Aside from a few standouts, the world of R-rated comedy has been dominated by white men. Bridesmaids proved that women could be funny and sell tickets (was there ever any doubt?), and now, over a decade later, Adele Lim’s Joy Ride is seeking to do the same for Asian women. Lim is best known for her work as a writer, from dozens of TV jobs to Crazy Rich Asians, but she’s taking her talents to the director’s chair. No matter which role she’s occupying, she’s one to watch.
Mastering the TV writers’ room
Lim’s career in the entertainment industry began at the turn of the century, when she served as a script coordinator for an episode of Xena: Warrior Princess. According to an interview with The Hollywood Reporter, she found the job thanks to an ad in a magazine she was flipping through at a Barnes & Noble (she couldn’t afford to buy the trades, so she skimmed them instead). From there, Lim deftly navigated the broadcast seas, jumping from NBC to the CW (with the hit show One Tree Hill) to ABC (spending some time in Shondaland with Private Practice).
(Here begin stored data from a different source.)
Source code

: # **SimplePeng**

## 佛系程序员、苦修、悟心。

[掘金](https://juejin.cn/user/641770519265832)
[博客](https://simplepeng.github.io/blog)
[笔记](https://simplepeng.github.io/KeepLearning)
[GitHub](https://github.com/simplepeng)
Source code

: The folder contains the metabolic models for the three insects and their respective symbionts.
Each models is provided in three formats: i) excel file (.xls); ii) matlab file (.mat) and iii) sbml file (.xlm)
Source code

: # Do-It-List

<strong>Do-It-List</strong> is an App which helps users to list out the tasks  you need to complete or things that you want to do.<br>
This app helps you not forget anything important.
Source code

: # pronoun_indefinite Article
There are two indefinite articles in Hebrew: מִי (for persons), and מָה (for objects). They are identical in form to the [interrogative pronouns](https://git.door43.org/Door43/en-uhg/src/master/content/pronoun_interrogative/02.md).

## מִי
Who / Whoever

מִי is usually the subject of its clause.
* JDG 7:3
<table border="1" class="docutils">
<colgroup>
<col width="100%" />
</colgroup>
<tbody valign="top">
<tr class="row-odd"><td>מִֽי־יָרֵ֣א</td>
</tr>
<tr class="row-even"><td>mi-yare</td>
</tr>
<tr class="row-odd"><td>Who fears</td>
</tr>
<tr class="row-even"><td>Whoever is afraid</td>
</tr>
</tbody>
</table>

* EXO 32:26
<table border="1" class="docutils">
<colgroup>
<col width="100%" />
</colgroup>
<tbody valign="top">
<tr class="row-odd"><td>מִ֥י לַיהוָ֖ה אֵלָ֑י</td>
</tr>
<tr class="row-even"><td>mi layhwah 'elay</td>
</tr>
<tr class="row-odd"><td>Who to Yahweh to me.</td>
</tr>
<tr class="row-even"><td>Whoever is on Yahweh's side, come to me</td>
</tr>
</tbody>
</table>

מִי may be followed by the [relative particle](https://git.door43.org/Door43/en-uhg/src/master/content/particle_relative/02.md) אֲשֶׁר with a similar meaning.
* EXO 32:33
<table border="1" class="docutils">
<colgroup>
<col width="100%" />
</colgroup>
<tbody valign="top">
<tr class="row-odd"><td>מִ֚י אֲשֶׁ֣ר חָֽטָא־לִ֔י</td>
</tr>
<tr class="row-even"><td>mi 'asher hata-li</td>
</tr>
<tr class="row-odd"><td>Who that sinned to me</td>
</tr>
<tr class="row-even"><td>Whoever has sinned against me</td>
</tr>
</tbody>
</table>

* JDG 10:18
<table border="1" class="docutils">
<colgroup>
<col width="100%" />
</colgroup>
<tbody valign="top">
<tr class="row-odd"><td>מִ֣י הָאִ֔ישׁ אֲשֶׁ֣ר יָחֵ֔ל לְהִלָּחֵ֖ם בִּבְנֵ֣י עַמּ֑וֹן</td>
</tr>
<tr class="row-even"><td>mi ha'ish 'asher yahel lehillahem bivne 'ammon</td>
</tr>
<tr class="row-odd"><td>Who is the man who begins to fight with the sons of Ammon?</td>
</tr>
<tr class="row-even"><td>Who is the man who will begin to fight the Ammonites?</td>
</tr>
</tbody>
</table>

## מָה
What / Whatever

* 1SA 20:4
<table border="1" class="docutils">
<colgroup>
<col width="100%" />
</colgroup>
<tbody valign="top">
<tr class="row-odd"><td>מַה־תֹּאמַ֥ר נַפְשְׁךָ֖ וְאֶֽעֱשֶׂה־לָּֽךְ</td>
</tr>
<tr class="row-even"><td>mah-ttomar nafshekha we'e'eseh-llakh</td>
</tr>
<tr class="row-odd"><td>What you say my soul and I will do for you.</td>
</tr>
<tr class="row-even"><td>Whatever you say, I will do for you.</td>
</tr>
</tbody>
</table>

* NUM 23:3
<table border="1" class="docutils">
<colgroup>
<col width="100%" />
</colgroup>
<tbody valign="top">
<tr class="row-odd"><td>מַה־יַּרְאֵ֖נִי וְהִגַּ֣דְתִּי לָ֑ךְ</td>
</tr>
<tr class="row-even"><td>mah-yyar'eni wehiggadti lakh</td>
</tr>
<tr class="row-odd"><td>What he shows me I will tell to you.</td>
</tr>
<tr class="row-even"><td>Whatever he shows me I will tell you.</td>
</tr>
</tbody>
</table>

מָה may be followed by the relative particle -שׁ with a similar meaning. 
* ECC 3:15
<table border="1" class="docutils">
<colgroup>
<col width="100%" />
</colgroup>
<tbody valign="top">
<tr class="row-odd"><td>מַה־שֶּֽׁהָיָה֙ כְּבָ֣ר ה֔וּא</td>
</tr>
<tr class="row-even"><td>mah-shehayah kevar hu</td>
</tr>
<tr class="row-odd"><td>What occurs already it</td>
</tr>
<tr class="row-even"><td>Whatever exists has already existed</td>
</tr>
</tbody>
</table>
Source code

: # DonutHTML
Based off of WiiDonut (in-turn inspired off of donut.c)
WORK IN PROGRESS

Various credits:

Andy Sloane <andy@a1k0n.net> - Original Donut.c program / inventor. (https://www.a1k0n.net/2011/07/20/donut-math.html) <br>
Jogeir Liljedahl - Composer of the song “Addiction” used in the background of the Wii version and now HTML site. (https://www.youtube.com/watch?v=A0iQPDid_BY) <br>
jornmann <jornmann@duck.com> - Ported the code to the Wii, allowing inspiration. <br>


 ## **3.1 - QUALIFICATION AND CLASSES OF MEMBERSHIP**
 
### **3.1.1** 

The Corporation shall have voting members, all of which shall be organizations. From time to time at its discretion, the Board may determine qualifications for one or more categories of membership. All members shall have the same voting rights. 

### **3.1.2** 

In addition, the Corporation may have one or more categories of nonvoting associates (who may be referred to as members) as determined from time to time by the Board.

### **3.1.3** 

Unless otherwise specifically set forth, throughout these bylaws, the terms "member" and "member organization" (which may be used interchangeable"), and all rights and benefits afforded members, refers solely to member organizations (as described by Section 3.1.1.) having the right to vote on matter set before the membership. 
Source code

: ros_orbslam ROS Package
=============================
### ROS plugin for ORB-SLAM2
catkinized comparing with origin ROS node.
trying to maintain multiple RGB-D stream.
Crazy Rich Asians and mainstream success
Though a consistent contributor in writers’ rooms across Hollywood, Adele Lim had never written for film until Crazy Rich Asians. The project had been bopping around in pre-production for several years by the time that director John M. Chu asked her to join the writing team. At that point, a draft by Peter Chiarelli (writer of The Proposal) was complete, but it lacked a degree of cultural authenticity and a certain deft touch when it came to women’s relationships with one another; Chu figured Lim was the perfect candidate to help. She ended up contributing a whole new third act, complete with that memorable mahjong faceoff between Constance Wu and Michelle Yeoh.
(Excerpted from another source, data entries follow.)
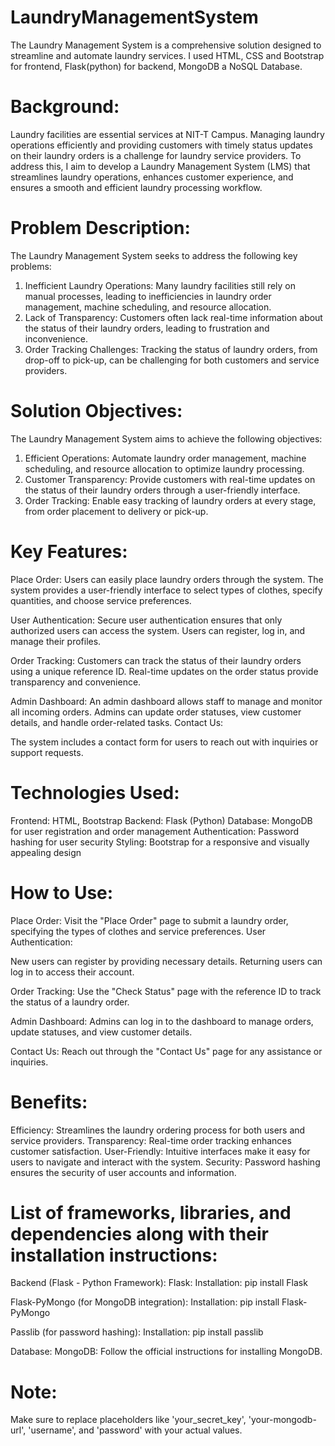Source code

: # LaundryManagementSystem
The Laundry Management System is a comprehensive solution designed to streamline and automate laundry services. I used HTML, CSS and Bootstrap for frontend, Flask(python) for backend, MongoDB a NoSQL Database.

# Background:
Laundry facilities are essential services at NIT-T Campus. Managing laundry operations efficiently and providing customers with timely status updates on their laundry orders is a challenge for laundry service providers. To address this, I aim to develop a Laundry Management System (LMS) that streamlines laundry operations, enhances customer experience, and ensures a smooth and efficient laundry processing workflow.

# Problem Description:
The Laundry Management System seeks to address the following key problems:
1. Inefficient Laundry Operations: Many laundry facilities still rely on manual processes, leading to inefficiencies in laundry order management, machine scheduling, and resource allocation.
2. Lack of Transparency: Customers often lack real-time information about the status of their laundry orders, leading to frustration and inconvenience.
3. Order Tracking Challenges: Tracking the status of laundry orders, from drop-off to pick-up, can be challenging for both customers and service providers.

# Solution Objectives:
The Laundry Management System aims to achieve the following objectives:
1. Efficient Operations: Automate laundry order management, machine scheduling, and resource allocation to optimize laundry processing.
2. Customer Transparency: Provide customers with real-time updates on the status of their laundry orders through a user-friendly interface.
3. Order Tracking: Enable easy tracking of laundry orders at every stage, from order placement to delivery or pick-up.

# Key Features:

Place Order:
Users can easily place laundry orders through the system.
The system provides a user-friendly interface to select types of clothes, specify quantities, and choose service preferences.

User Authentication:
Secure user authentication ensures that only authorized users can access the system.
Users can register, log in, and manage their profiles.

Order Tracking:
Customers can track the status of their laundry orders using a unique reference ID.
Real-time updates on the order status provide transparency and convenience.

Admin Dashboard:
An admin dashboard allows staff to manage and monitor all incoming orders.
Admins can update order statuses, view customer details, and handle order-related tasks.
Contact Us:

The system includes a contact form for users to reach out with inquiries or support requests.

# Technologies Used:

Frontend: HTML, Bootstrap
Backend: Flask (Python)
Database: MongoDB for user registration and order management
Authentication: Password hashing for user security
Styling: Bootstrap for a responsive and visually appealing design

# How to Use:

Place Order:
Visit the "Place Order" page to submit a laundry order, specifying the types of clothes and service preferences.
User Authentication:

New users can register by providing necessary details.
Returning users can log in to access their account.

Order Tracking:
Use the "Check Status" page with the reference ID to track the status of a laundry order.

Admin Dashboard:
Admins can log in to the dashboard to manage orders, update statuses, and view customer details.

Contact Us:
Reach out through the "Contact Us" page for any assistance or inquiries.

# Benefits:
Efficiency: Streamlines the laundry ordering process for both users and service providers.
Transparency: Real-time order tracking enhances customer satisfaction.
User-Friendly: Intuitive interfaces make it easy for users to navigate and interact with the system.
Security: Password hashing ensures the security of user accounts and information.

# List of frameworks, libraries, and dependencies along with their installation instructions:

Backend (Flask - Python Framework):
Flask:
    Installation:
        pip install Flask

Flask-PyMongo (for MongoDB integration):
    Installation:
        pip install Flask-PyMongo

Passlib (for password hashing):
      Installation:
          pip install passlib


Database:
  MongoDB:
    Follow the official instructions for installing MongoDB.

# Note:
Make sure to replace placeholders like 'your_secret_key', 'your-mongodb-url', 'username', and 'password' with your actual values.
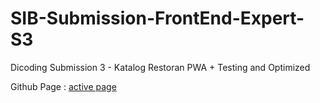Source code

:# SIB-Submission-FrontEnd-Expert-S3
Dicoding Submission 3 - Katalog Restoran PWA + Testing and Optimized

Github Page : [active page](https://sib-repo.github.io/frontend-expert-s3/dist/)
Suffice it to say, Crazy Rich Asians was a massive hit—and ripe for sequels. But Lim wouldn’t be part of them. According to a 2019 report, figures for the next movie were coming in, and they reflected a notable pay gap between her and co-writer Chiarelli. While Warner Bros. offered Chiarelli anywhere from $800,000 to $1 million, Lim’s offer hovered around $110,000. The studio claimed it was about their differences in experience, but the disparity (and its racial and gender undertones) was too great for Lim. Responding to the report, she said, “Being evaluated that way can’t help but make you feel that is how they view my contributions,” going on to say that they viewed her work on the film as “soy sauce”—a way to finish off the screenplay with some cultural flavor, rather than a substantial part of the story. She left the project early in the development process, going on to pen the screenplay for Disney’s Oscar-nominated animated feature, Raya and the Last Dragon.
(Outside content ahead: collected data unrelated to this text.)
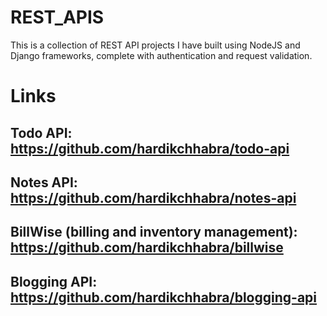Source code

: # REST_APIS
This is a collection of REST API projects I have built using NodeJS and Django frameworks, complete with authentication and request validation.

# Links

## Todo API: https://github.com/hardikchhabra/todo-api

## Notes API: https://github.com/hardikchhabra/notes-api

## BillWise (billing and inventory management): https://github.com/hardikchhabra/billwise

## Blogging API: https://github.com/hardikchhabra/blogging-api
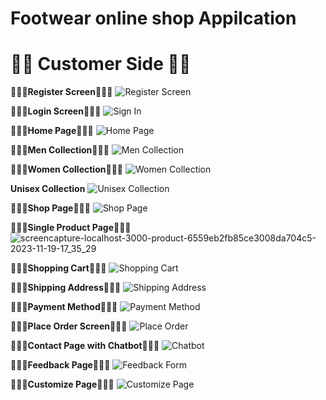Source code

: # Footwear online shop Appilcation

# 👋👋 Customer Side 👋👋
**👋👋👋Register Screen👋👋👋**
![Register Screen](https://github.com/Thakshan98/footwear-web-application/assets/103124559/e081c38c-c909-4747-94b4-6cdacf3fa97e)

**👋👋👋Login Screen👋👋👋**
![Sign In](https://github.com/Thakshan98/footwear-web-application/assets/103124559/8fc92530-bfa9-4848-981b-df8019ab7764)

**👋👋👋Home Page👋👋👋**
![Home Page](https://github.com/Thakshan98/footwear-web-application/assets/103124559/ddcbc824-7a90-4812-89e9-bc44a6a5fff8)

**👋👋👋Men Collection👋👋👋**
![Men Collection](https://github.com/Thakshan98/footwear-web-application/assets/103124559/8fed534c-e5b0-4826-9422-af59ed67b688)

**👋👋👋Women Collection👋👋👋**
![Women Collection](https://github.com/Thakshan98/footwear-web-application/assets/103124559/a60895ae-dd25-4583-a83f-71982290a8a6)

**Unisex Collection**
![Unisex Collection](https://github.com/Thakshan98/footwear-web-application/assets/103124559/a85a808a-b3f5-4a6d-83d0-0e09849b0292)

**👋👋👋Shop Page👋👋👋**
![Shop Page](https://github.com/Thakshan98/footwear-web-application/assets/103124559/55d97d00-a05d-4244-884e-20b8127e0d3a)

**👋👋👋Single Product Page👋👋👋**
![screencapture-localhost-3000-product-6559eb2fb85ce3008da704c5-2023-11-19-17_35_29](https://github.com/Thakshan98/footwear-web-application/assets/103124559/6d840b4c-c891-489a-afc8-20dfd015d935)

**👋👋👋Shopping Cart👋👋👋**
![Shopping Cart](https://github.com/Thakshan98/footwear-web-application/assets/103124559/1270ad73-691c-4aab-a0b1-60341700df49)

**👋👋👋Shipping Address👋👋👋**
![Shipping Address](https://github.com/Thakshan98/footwear-web-application/assets/103124559/d2aa35e2-2f46-47a4-b1a8-064698efd634)

**👋👋👋Payment Method👋👋👋**
![Payment Method](https://github.com/Thakshan98/footwear-web-application/assets/103124559/4885ffc2-0906-4a9e-a39b-daa85344baa0)

**👋👋👋Place Order Screen👋👋👋**
![Place Order](https://github.com/Thakshan98/footwear-web-application/assets/103124559/e0a7d90a-c1be-4bbf-ba35-6c3ecfdf6884)

**👋👋👋Contact Page with Chatbot👋👋👋**
![Chatbot](https://github.com/Thakshan98/footwear-web-application/assets/103124559/4cd80161-7d6a-40e6-843c-3f843cea74d1)

**👋👋👋Feedback Page👋👋👋**
![Feedback Form](https://github.com/Thakshan98/footwear-web-application/assets/103124559/a705aeaf-fe3b-4617-884e-c975bd70d62b)

**👋👋👋Customize Page👋👋👋**
![Customize Page](https://github.com/Thakshan98/footwear-web-application/assets/103124559/b3b80b3c-c9ae-477a-a896-8809fa548404)


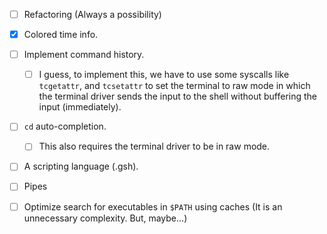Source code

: - [ ] Refactoring (Always a possibility)

- [x] Colored time info.

- [ ] Implement command history.
  - [ ] I guess, to implement this, we have to use some syscalls like `tcgetattr`, and `tcsetattr` to set the terminal to raw mode in which the terminal driver sends the input to the shell without buffering the input (immediately).

- [ ] `cd` auto-completion.
  - [ ] This also requires the terminal driver to be in raw mode.

- [ ] A scripting language (.gsh).

- [ ] Pipes

- [ ] Optimize search for executables in `$PATH` using caches (It is an unnecessary complexity. But, maybe...)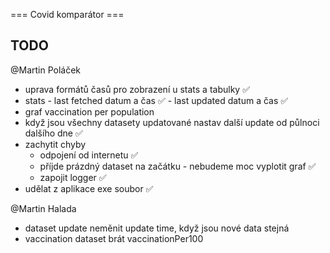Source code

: === Covid komparátor ===

## TODO
@Martin Poláček
- uprava formátů časů pro zobrazení u stats a tabulky ✅
- stats - last fetched datum a čas ✅
        - last updated datum a čas ✅
- graf vaccination per population
- když jsou všechny datasety updatované nastav další update od půlnoci dalšího dne ✅
- zachytit chyby
    - odpojení od internetu ✅
    - příjde prázdný dataset na začátku - nebudeme moc vyplotit graf ✅
    - zapojit logger ✅
- udělat z aplikace exe soubor ✅

@Martin Halada
- dataset update neměnit update time, když jsou nové data stejná
- vaccination dataset brát vaccinationPer100
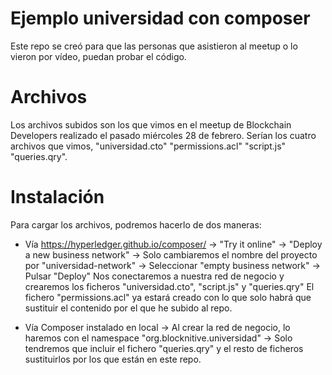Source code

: # Ejemplo universidad con composer
Este repo se creó para que las personas que asistieron al meetup o lo vieron por vídeo, puedan probar el código.

# Archivos
Los archivos subidos son los que vimos en el meetup de Blockchain Developers realizado el pasado miércoles 28 de febrero. 
Serían los cuatro archivos que vimos, "universidad.cto" "permissions.acl" "script.js" "queries.qry".

# Instalación
Para cargar los archivos, podremos hacerlo de dos maneras:

  - Vía https://hyperledger.github.io/composer/  -> "Try it online"
    -> "Deploy a new business network"
    -> Solo cambiaremos el nombre del proyecto por "universidad-network"
    -> Seleccionar "empty business network"
    -> Pulsar "Deploy"
    Nos conectaremos a nuestra red de negocio y crearemos los ficheros  "universidad.cto",  "script.js" y "queries.qry"
    El fichero "permissions.acl" ya estará creado con lo que solo habrá que sustituir el contenido por el que he subido al repo.
    
  - Vía Composer instalado en local
    -> Al crear la red de negocio, lo haremos con el namespace "org.blocknitive.universidad"
    -> Solo tendremos que incluir el fichero "queries.qry" y el resto de ficheros sustituirlos por los que están en este repo.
A delightfully dirty directorial debut
Joy Ride, which premiered earlier this year at South by Southwest and comes to theaters this week, has been hailed as Lim’s “filthy breakthrough” and a “raunchy and propulsive feature directorial debut.” The film stars Ashley Park as a lawyer hoping to rise in the ranks of her firm, so she ventures to China in the hopes of securing a deal with a Chinese businessman. But that’s not all—her childhood best friend (Sherry Cola) and old roommate (Stephanie Hsu) tag along to help translate, convincing her to search for her birth mother on the trip. Though it sounds like a wholesome journey, Joy Ride is more Bridesmaids and Girls Trip than it is The Sisterhood of the Traveling Pants.
Adele Lim built a career around of her screenwriting talents, making this movie an interesting departure. She only has a story credit for the film, while the script comes from veteran TV writers Cherry Chevapravatdumrong and Teresa Hsiao. She’s taken a seat in the director’s chair for the first time, to a very successful result. Joy Ride tackles its comedy “with disarming energy and verve,” as well as “a level of savvy about Asian culture that we still rarely see in Hollywood movies.” Lim wants the movie to serve not only as an example of a “strong female gaze,” but of a novel “strong Asian female gaze.” Though this film is her first foray into directing (and into R-rated content), she’s been true to that vision. Moviegoers can expect her to stick with it, and they should be excited to see what comes next.